Thanks, could you please also add tests for this functionality?
well, i didn't write the original patch, and i have little familiarity with django development, let alone xapian or xapian-haystack...
where would i begin?
honestly, looking at the current test suite, it's going to be really hard for me to figure out what to do. i don't see anywhere where problematic corpus can be added, and even if there would be, i don't even know what our problematic corpus is.
part of the problem is this bug doesn't seem to have been properly reported against xapian-haystack. or, more accurately, all related reports were closed (#153, #77)...

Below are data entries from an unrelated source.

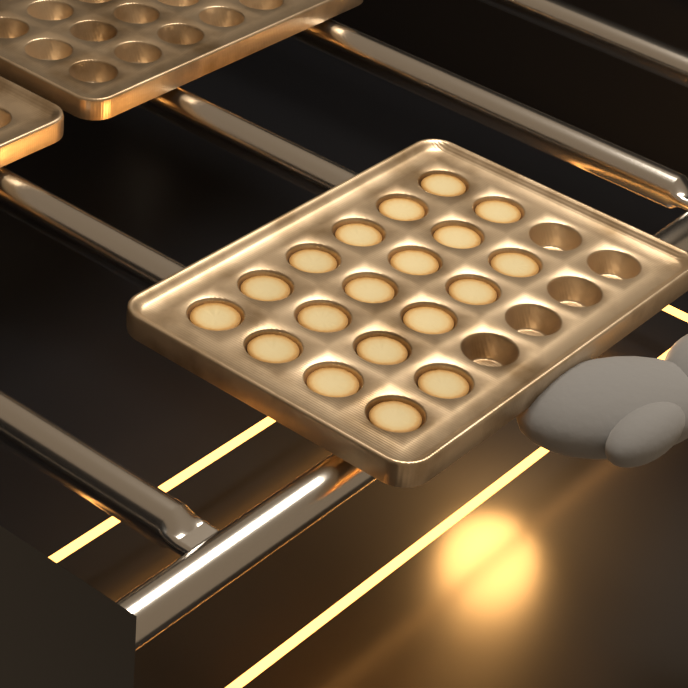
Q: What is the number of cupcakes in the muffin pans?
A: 19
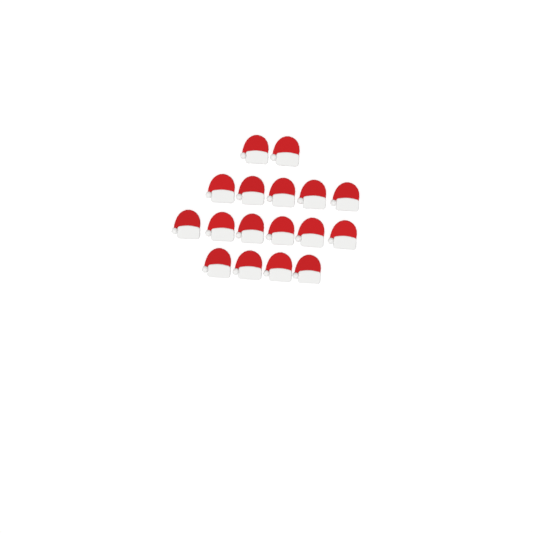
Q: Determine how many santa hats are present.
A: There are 17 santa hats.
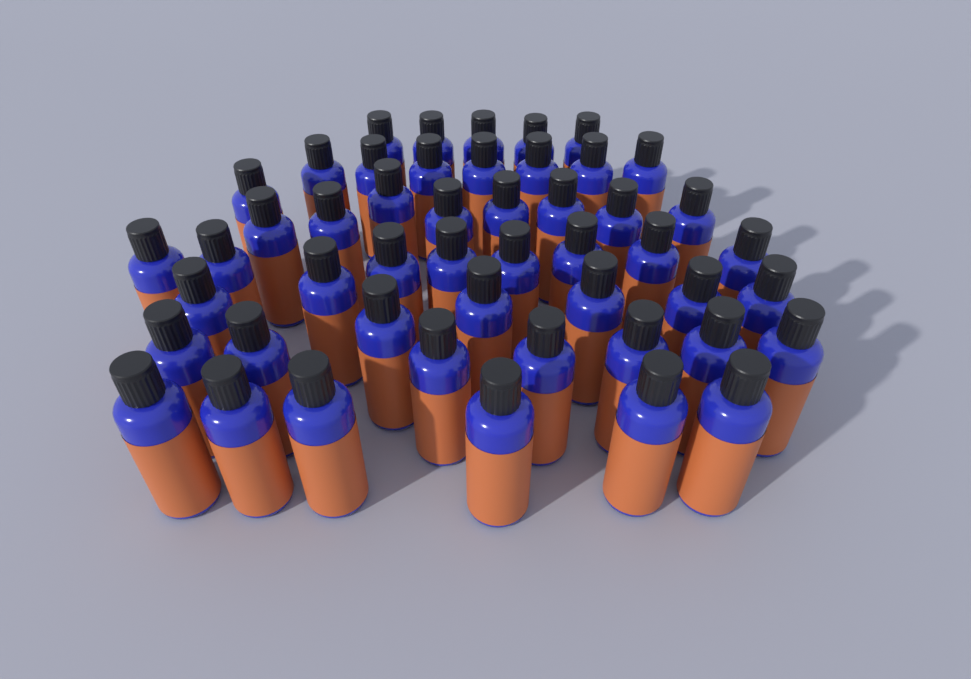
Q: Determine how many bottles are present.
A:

I came from https://gitlab.com/mailman/hyperkitty/-/issues/408, which refered to those issues and the pull request in #181. I only submitted this PR because I was requested to rebase in #181, I didn't expect to be onboarded into writing unit tests here. :)
That said, it looks like indexing a simple 255+ character string is enough to trigger the bug.
In https://gitlab.com/mailman/hyperkitty/-/issues/408#note_1470192180, the following string is given as an example:
'#696969':'dimgray','#696969':'dimgrey','#1e90ff':'dodgerblue','#b22222':'firebrick','#fffaf0':'floralwhite','#228b22':'forestgreen',
I suspect this would be enough:
'x' * 255
but i don't know where to plug this...
Maybe @doctormo or any other follower could help with creating a test?
i mentioned it on hyperkitty's side too, i'm kind of hoping @msapiro will jump in to save the day again ;)
Actually, what's the situation here? The bugfix won't be accepted unless there are unit tests, even though it fixes real-world problems?
That would be quite inconvenient... :)
Just ran into this myself when indexing mailing lists with long lines/urls/... A fix for it would be really nice, and this solution looks sensible to me.